Compelling Still Life Art
- The ideal still life must include exotic or unusual objects; an artefact, a valuable piece of jewellery or other item exhibiting convoluted shapes, textures or bright colours.
- Including objects at their best; a showy bouquet with big blooms; polished silver or flawless china.
- Including “challenging” objects which might exhibit intricate shapes, detail or elements of perspectives in the belief that such objects will contribute to a still life to be admired.
The truth is, any object can be made interesting with the right approach. An invisibility to mundane objects mean the artist is seeing only a fraction of the possibilities available for creating a great still life. The following might help.
An object does not have to be at its best to earn its place into a still life study. In fact, old, broken, dirty or wilted can add interest in regards to texture, colour shifts and contours. Used tools, an old engine, a broken pot or a scrunched up coke can, could contribute to a still life that will make the viewer look twice.
Objects in relation to one another will create interesting contexts: old and new, rough and smooth, bright and dark or patterned and plain.
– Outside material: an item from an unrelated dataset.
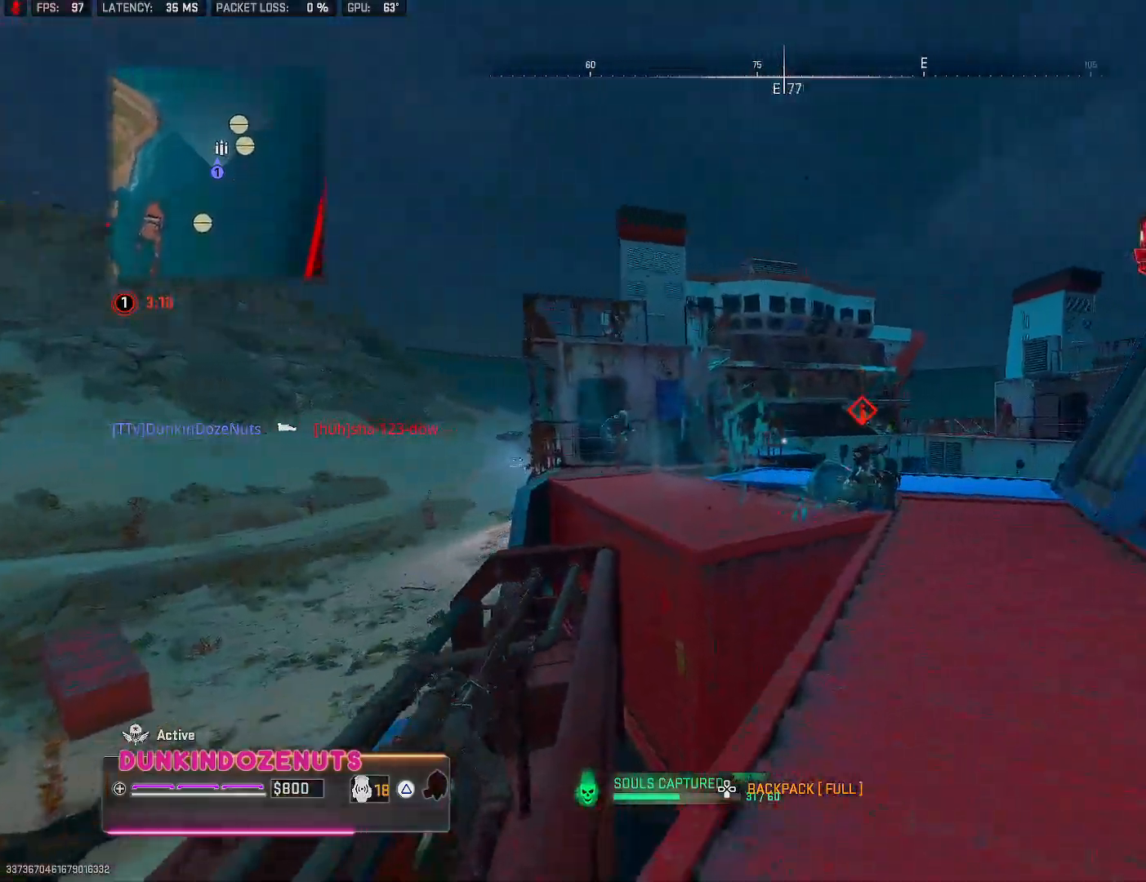
{"buttons": ["L2", "R2"], "left_stick": "up-left", "right_stick": "down-right", "events": [[50, "R2", "down"], [183, "right_stick", "down"], [217, "left_stick", "left"], [283, "right_stick", "down-right"], [367, "left_stick", "up-left"], [383, "right_stick", "right"], [500, "right_stick", "down-right"]]}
A waxy lemon against a pewter tankard or a glass bottle against a cuddly toy is likely to create contrasts in hue, texture and tonal contrasts not so apparent when viewed in isolation.
A still life consisting of the most mundane objects will make the viewer see the everyday with fresh eyes. A snow globe, a hairbrush, a teddy bear or a pair of glasses on close inspection has interesting reflections, contours and textures which can be explored with various art techniques.
Still Life Lighting
Lighting conditions will have a fundamental effect upon how objects look. Moving a desk lamp around will show how shifting shadows make objects appear to shift in hue, tone and even shape. Oblique light will bring out the textures of orange peel not visible if lit from the front; pots lit from the top will exhibit extreme tonal shifts where punchy shadows pool at the bottom; light streaming through thin objects such as petals or paper will make the object appear iridescent. Natural light, particularly sunlight from a window, creates bright colours, reflected light and deep shadows that far surpasses artificial light.
Still Life Shapes from Different Angles
Take a look at a still life setting from different angles and notice how the outlines change radically, not only the objects themselves, but the shape of the spaces in between. The two are known as positive and negative shapes and are explored in another article. A teacup lying on its front facing the viewer loses its familiar “cup” shape, but appears simply round as only the lip and the inner part is in view; the handle, a stubby limb.
Still Life Elements in Oil Painting
Ideas for Still Life Objects
The following ideas may spur new possibilities for a still life: toys, tools, food, food containers, boxes, bottles, ceramics, glass, ornaments, plants, fruit, vegetables, shoes, hair accessories, toiletries, money, clothes, footwear, perfume bottles, pots, batteries, electronics, musical instruments, bags, books, magazines, newspapers, other paintings. And the list goes on.